Assignment: Output the data verbatim, minus the images.

---*---

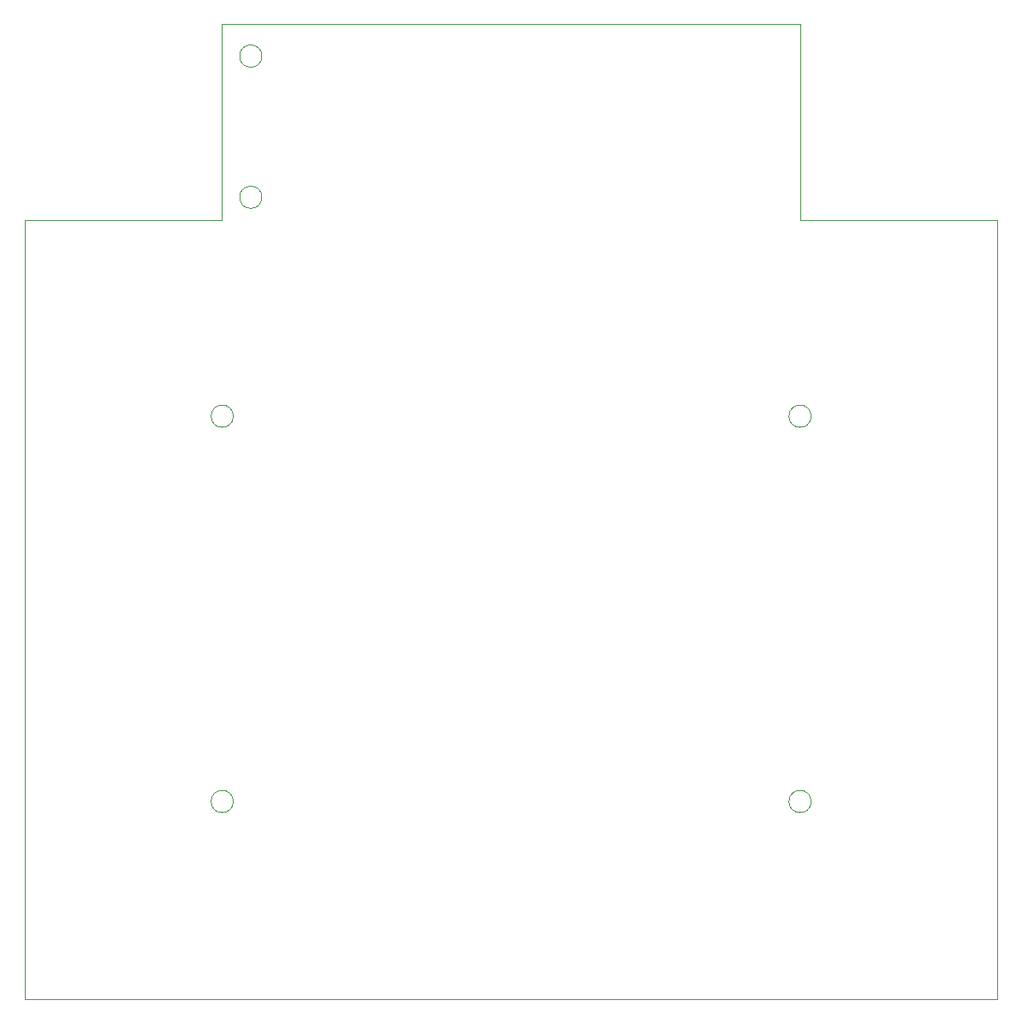
<source format=gbr>
%TF.GenerationSoftware,KiCad,Pcbnew,7.0.8*%
%TF.CreationDate,2023-11-23T22:11:04+09:00*%
%TF.ProjectId,jisaku20rp_tb,6a697361-6b75-4323-9072-705f74622e6b,rev?*%
%TF.SameCoordinates,Original*%
%TF.FileFunction,Profile,NP*%
%FSLAX46Y46*%
G04 Gerber Fmt 4.6, Leading zero omitted, Abs format (unit mm)*
G04 Created by KiCad (PCBNEW 7.0.8) date 2023-11-23 22:11:04*
%MOMM*%
%LPD*%
G01*
G04 APERTURE LIST*
%TA.AperFunction,Profile*%
%ADD10C,0.100000*%
%TD*%
G04 APERTURE END LIST*
D10*
X13450000Y12120000D02*
G75*
G03*
X13450000Y12120000I-1100000J0D01*
G01*
X10620000Y-9530000D02*
G75*
G03*
X10620000Y-9530000I-1100000J0D01*
G01*
X86200000Y9890000D02*
X86200000Y-67150000D01*
X66680000Y9890000D02*
X66680000Y29220000D01*
X10620000Y-47630000D02*
G75*
G03*
X10620000Y-47630000I-1100000J0D01*
G01*
X9510000Y29220000D02*
X66680000Y29220000D01*
X13450000Y26080000D02*
G75*
G03*
X13450000Y26080000I-1100000J0D01*
G01*
X9510000Y29220000D02*
X9510000Y9890000D01*
X9510000Y9890000D02*
X-9990000Y9890000D01*
X86200000Y-67150000D02*
X-10000000Y-67170000D01*
X67780000Y-47630000D02*
G75*
G03*
X67780000Y-47630000I-1100000J0D01*
G01*
X86200000Y9890000D02*
X66680000Y9890000D01*
X67780000Y-9530000D02*
G75*
G03*
X67780000Y-9530000I-1100000J0D01*
G01*
X-10000000Y-67170000D02*
X-9990000Y9890000D01*
M02*

</source>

---*---

Answer area:
<source format=gbr>
%TF.GenerationSoftware,KiCad,Pcbnew,7.0.8*%
%TF.CreationDate,2023-11-23T22:11:04+09:00*%
%TF.ProjectId,jisaku20rp_tb,6a697361-6b75-4323-9072-705f74622e6b,rev?*%
%TF.SameCoordinates,Original*%
%TF.FileFunction,Profile,NP*%
%FSLAX46Y46*%
G04 Gerber Fmt 4.6, Leading zero omitted, Abs format (unit mm)*
G04 Created by KiCad (PCBNEW 7.0.8) date 2023-11-23 22:11:04*
%MOMM*%
%LPD*%
G01*
G04 APERTURE LIST*
%TA.AperFunction,Profile*%
%ADD10C,0.100000*%
%TD*%
G04 APERTURE END LIST*
D10*
X13450000Y12120000D02*
G75*
G03*
X13450000Y12120000I-1100000J0D01*
G01*
X10620000Y-9530000D02*
G75*
G03*
X10620000Y-9530000I-1100000J0D01*
G01*
X86200000Y9890000D02*
X86200000Y-67150000D01*
X66680000Y9890000D02*
X66680000Y29220000D01*
X10620000Y-47630000D02*
G75*
G03*
X10620000Y-47630000I-1100000J0D01*
G01*
X9510000Y29220000D02*
X66680000Y29220000D01*
X13450000Y26080000D02*
G75*
G03*
X13450000Y26080000I-1100000J0D01*
G01*
X9510000Y29220000D02*
X9510000Y9890000D01*
X9510000Y9890000D02*
X-9990000Y9890000D01*
X86200000Y-67150000D02*
X-10000000Y-67170000D01*
X67780000Y-47630000D02*
G75*
G03*
X67780000Y-47630000I-1100000J0D01*
G01*
X86200000Y9890000D02*
X66680000Y9890000D01*
X67780000Y-9530000D02*
G75*
G03*
X67780000Y-9530000I-1100000J0D01*
G01*
X-10000000Y-67170000D02*
X-9990000Y9890000D01*
M02*

</source>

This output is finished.